Cette facilité d’humeur du prince de Condé n’a rien qui doive scandaliser ni surprendre. Il connaît bien sa fille ; il sait la haute droiture et la fierté de son âme, et ne redoute de sa part ni la honte d’une chute ni la folie d’une mésalliance : sa tolérance est faite de confiance absolue. Et surtout, il est de son temps. La « sensibilité » est le mot à la mode, et ce mot excuse tout, les écarts de l’esprit comme les faiblesses du cœur. Une indulgence universelle couvre tout égarement dont un attachement tendre est la cause ou le prétexte : on commence par sourire, puis l’émotion s’en mêle, et le sourire se mouille de larmes. Mais, tout en s’apitoyant sur sa fille, Condé ne l’abandonne point à elle-même ; il prodigue ses conseils, recommande la prudence, s’ingénie à concilier les sentimens qu’elle confesse avec les ménagemens qu’exige le soin de sa réputation. Il exprime un jour le désir de lire la lettre qu’elle vient de recevoir ; elle la donne en tremblant : « J’avais une crainte affreuse qu’il ne la trouvât pas bien. Je me suis mise à la fenêtre pendant qu’il lisait, et savez-vous ce que j’ai fait ? J’ai prié Dieu pour qu’il ne me dît rien qui me fît de la peine. » Mais il se borne à murmurer : « Voilà un homme qui vous aime bien ! » Et tout de suite il discute avec elle les moyens de se voir sans éveiller les soupçons.
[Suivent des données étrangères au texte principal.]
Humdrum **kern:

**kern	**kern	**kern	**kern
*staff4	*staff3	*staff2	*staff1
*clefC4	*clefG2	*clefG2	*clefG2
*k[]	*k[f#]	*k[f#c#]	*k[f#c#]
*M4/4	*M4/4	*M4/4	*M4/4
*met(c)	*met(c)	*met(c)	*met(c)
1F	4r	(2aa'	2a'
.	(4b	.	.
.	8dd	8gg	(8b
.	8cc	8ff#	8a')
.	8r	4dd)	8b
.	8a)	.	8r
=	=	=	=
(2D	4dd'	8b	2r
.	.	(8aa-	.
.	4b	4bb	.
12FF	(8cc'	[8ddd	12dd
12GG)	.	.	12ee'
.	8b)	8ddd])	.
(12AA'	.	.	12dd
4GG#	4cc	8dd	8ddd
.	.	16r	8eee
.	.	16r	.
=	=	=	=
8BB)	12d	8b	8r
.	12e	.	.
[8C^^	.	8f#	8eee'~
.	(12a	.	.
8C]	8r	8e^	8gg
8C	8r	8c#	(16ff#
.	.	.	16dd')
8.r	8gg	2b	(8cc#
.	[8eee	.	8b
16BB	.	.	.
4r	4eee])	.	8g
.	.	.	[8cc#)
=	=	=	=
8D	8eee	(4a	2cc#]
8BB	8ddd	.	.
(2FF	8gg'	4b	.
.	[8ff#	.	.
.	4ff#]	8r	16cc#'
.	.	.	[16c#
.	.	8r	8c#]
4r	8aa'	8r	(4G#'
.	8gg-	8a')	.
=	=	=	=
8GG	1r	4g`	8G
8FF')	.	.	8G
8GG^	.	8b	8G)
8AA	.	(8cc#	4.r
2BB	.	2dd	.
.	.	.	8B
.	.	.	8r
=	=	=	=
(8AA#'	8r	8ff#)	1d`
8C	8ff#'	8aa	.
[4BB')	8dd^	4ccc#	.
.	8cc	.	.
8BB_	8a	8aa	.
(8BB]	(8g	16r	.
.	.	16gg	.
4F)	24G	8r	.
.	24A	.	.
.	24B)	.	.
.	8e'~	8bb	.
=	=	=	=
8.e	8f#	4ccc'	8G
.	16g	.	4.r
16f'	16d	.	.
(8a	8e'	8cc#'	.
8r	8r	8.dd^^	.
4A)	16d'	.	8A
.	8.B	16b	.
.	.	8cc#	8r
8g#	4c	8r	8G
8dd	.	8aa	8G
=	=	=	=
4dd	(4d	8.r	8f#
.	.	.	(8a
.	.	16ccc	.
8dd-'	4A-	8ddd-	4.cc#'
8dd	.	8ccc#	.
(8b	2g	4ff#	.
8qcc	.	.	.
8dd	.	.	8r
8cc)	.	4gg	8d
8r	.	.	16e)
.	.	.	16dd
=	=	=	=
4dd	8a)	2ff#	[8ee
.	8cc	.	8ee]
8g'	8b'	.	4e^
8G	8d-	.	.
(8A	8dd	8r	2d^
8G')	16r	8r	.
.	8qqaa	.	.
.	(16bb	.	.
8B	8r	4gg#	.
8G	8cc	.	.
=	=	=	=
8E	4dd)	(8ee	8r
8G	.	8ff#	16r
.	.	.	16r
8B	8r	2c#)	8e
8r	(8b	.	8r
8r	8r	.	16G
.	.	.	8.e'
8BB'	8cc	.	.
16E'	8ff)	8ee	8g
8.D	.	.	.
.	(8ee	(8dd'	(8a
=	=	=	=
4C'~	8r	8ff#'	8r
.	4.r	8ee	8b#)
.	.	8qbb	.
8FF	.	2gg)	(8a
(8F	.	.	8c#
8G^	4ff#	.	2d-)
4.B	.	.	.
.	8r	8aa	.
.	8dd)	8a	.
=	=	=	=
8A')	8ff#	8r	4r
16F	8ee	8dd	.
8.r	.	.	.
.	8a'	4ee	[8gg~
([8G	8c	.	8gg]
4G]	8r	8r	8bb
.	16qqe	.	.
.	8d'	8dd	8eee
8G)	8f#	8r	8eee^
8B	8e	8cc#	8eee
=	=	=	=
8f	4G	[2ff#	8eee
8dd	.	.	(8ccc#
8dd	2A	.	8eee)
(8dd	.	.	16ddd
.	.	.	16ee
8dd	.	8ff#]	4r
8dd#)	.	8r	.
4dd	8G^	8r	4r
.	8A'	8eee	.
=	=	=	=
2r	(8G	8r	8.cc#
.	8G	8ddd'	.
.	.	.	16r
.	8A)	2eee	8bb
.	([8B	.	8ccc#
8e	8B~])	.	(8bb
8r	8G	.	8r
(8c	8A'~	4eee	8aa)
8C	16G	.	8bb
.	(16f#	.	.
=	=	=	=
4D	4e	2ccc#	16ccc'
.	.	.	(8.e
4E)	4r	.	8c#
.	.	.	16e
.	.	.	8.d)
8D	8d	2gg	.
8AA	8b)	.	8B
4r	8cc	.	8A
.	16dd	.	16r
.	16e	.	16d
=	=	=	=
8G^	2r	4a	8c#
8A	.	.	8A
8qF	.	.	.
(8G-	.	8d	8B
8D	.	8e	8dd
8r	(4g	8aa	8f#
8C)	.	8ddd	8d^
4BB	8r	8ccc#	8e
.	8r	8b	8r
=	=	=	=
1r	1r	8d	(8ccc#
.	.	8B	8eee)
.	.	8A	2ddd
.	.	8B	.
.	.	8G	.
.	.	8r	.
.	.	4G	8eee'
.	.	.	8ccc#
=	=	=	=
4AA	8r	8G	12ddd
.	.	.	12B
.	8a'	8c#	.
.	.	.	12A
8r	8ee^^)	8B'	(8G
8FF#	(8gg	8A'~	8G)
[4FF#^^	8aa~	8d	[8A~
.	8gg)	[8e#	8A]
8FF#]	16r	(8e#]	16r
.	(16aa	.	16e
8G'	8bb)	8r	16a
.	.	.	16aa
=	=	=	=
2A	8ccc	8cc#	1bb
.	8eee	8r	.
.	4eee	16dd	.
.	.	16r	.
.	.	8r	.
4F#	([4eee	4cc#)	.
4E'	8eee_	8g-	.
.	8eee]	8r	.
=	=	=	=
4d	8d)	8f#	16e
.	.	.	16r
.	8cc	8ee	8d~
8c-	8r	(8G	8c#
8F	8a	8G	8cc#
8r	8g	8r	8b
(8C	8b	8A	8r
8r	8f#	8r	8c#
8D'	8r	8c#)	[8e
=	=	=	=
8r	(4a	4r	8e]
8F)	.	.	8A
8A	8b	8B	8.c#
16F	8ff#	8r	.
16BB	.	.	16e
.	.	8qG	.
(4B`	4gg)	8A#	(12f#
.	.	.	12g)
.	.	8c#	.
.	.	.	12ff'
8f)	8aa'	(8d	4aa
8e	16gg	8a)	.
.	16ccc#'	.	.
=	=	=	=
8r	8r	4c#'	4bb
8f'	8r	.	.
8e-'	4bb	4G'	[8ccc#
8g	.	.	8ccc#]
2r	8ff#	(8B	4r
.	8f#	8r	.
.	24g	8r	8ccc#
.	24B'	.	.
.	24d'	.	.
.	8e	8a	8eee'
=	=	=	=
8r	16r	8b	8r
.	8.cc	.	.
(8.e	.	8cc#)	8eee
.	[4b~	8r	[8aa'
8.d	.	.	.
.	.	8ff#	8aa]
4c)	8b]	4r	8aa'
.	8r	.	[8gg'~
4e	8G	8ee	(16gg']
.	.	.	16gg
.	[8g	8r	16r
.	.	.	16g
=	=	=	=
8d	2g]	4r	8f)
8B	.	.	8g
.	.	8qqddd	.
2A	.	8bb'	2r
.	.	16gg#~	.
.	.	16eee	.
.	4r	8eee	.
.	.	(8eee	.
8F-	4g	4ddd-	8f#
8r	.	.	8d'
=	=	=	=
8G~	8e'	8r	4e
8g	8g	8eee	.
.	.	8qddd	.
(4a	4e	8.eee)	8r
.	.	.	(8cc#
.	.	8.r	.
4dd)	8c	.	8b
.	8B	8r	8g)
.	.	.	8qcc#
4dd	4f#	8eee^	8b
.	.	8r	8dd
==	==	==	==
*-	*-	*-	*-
Elle devrait cultiver, suggère-t-il, ses connaissances de Bourbon-l’Archambault, arranger dans le cours de l’hiver quelques soupers à jour fixe, tantôt chez l’un, tantôt chez l’autre : « Ce serait la seule manière, vu vos positions à tous deux, de pouvoir manger ensemble... Je sais bien que vous aimez mieux être seuls ; mais se voir, même avec du monde, quand on s’aime bien, c’est toujours un grand plaisir. » Ce langage affectueux et l’espoir qu’il fait naître rendent à la pauvre Nina un peu de force et de courage. Elle se complaît maintenant dans les rêves d’avenir, en entretient

  1. Nina, ou la Folle par amour, par Marsollier des Vivetières.